Specimen Days (The
Inauguration) Walt
Whitman (1819-1892)
March 4th.--The President
very quietly rode down to the Capitol in his own carriage, by himself, on a
sharp trot, about noon, either because he wish'd to be on hand to sign bills, or
to get rid of marching in line with the absurd procession, the muslin temple of
liberty and pasteboard monitor. I saw him on his return, at three o'clock, after
the performance was over. He was in his plain two-horse barouche, and look'd
very much worn and tired; the lines, indeed, of vast responsibilities, intricate
questions, and demands of life and death, cut deeper than ever upon his dark
brown face; yet all the old goodness, tenderness, sadness, and canny shrewdness,
underneath the furrows. (I never see that man without feeling that he is one to
become personally attach'd to, for his combination of purest, heartiest
tenderness, and native Western form of manliness.) By his side sat his little
boy, of ten years. There were no soldiers, only a lot of civilians on horseback,
with huge yellow scarfs over their shoulders, riding around the carriage. (At
the inauguration four years ago, he rode down and back again surrounded by a
dense mass of arm'd cavalrymen eight deep, with drawn sabres; and there were
sharpshooters station'd at every corner on the route.) I ought to make mention
of the closing levee of Saturday night last. Never before was such a compact jam
in front of the White House--all the grounds fill'd, and away out to the
spacious sidewalks. I was there, as I took a notion to go--was in the rush
inside with the crowd--surged along the passage-ways, the blue and other rooms,
and through the great east room. Crowds of country people, some very funny. Fine
music from the Marine Band, off in a side place. I saw Mr.
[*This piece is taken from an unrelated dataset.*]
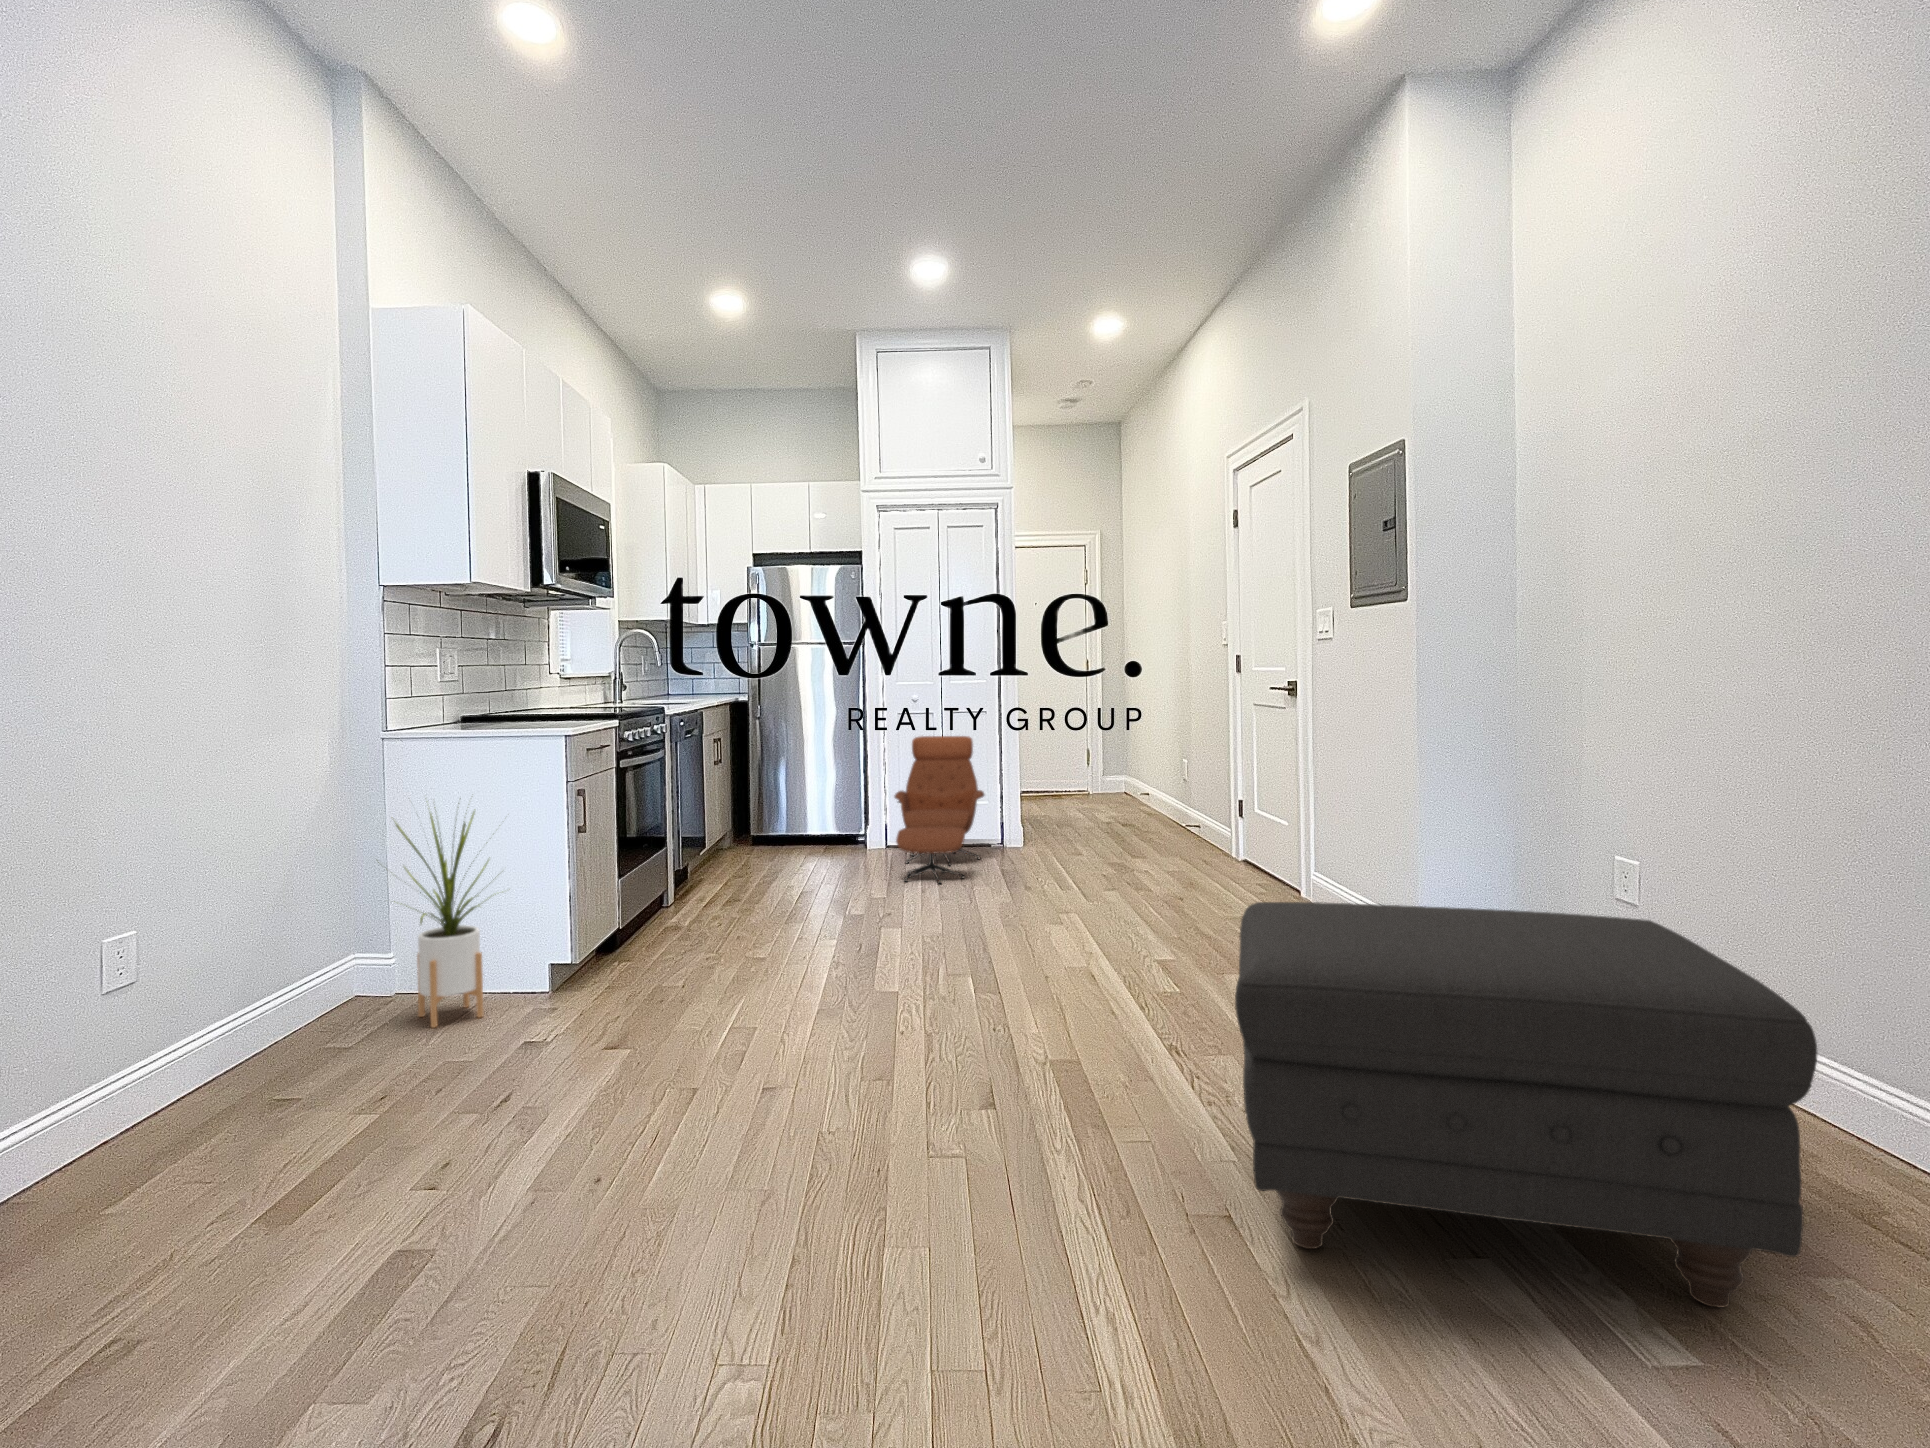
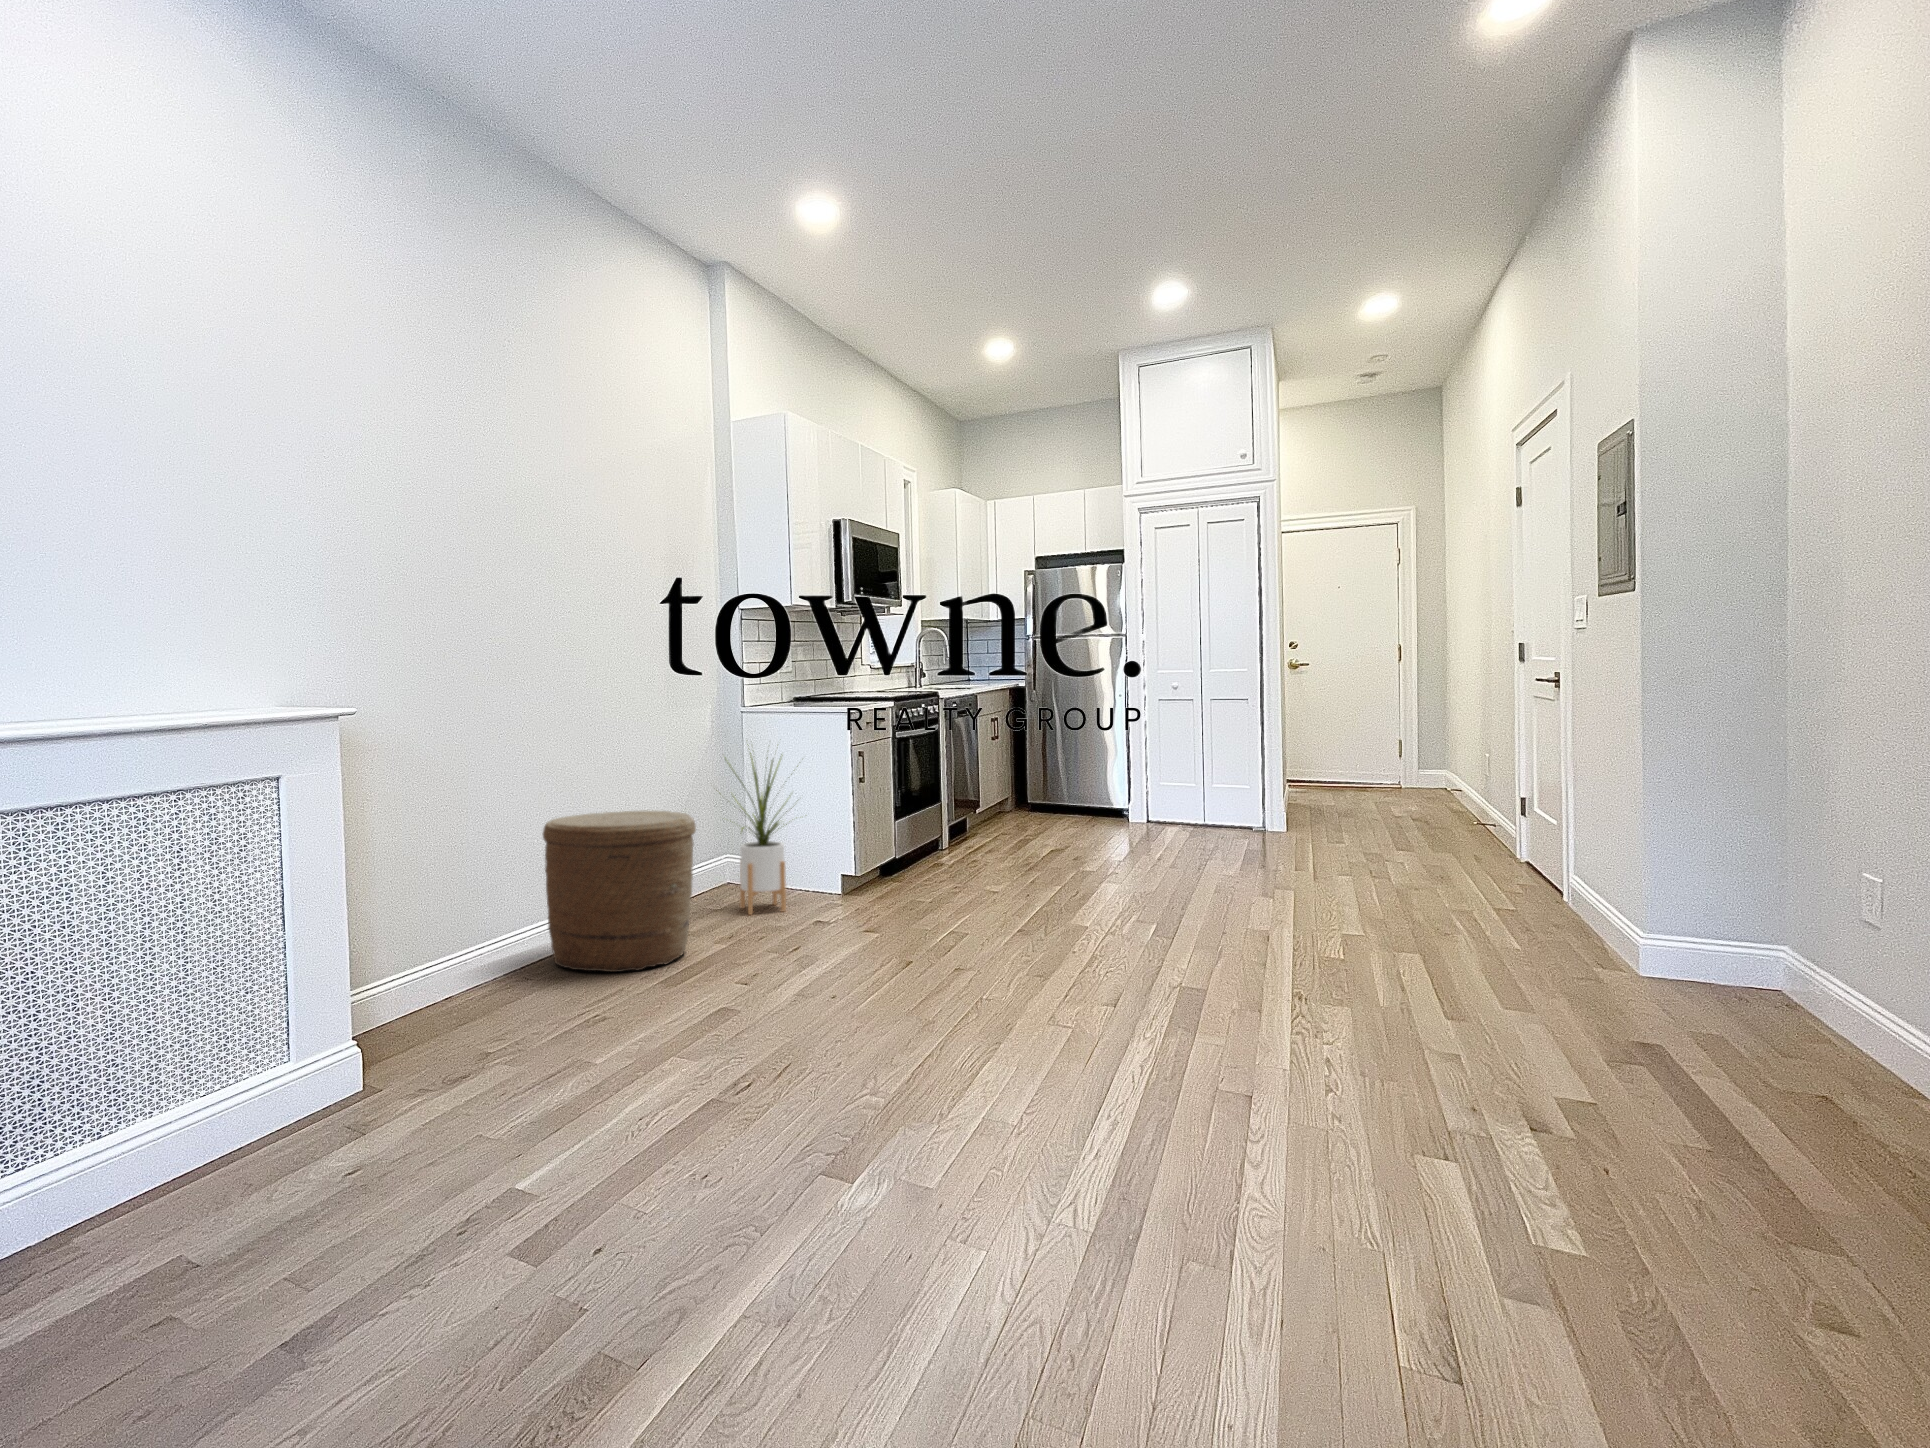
lounge chair: present [895,736,984,884] -> none [1147,719,1241,851]
ottoman: present [1235,902,1817,1307] -> none [1322,827,1850,1174]
woven basket: none [108,911,359,1167] -> present [543,811,696,972]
Lincoln, drest all in
black, with white kid gloves and a claw-hammer coat, receiving, as in duty
bound, shaking hands, looking very disconsolate, and as if he would give
anything to be somewhere else.

Walt Whitman 1887
Whitman struggled to support himself through most of his life. While in Washington, he lived on a clerk's salary and modest royalties, and spent any excess money, including gifts from friends, to buy supplies for the wounded soldiers he nursed during the Civil War.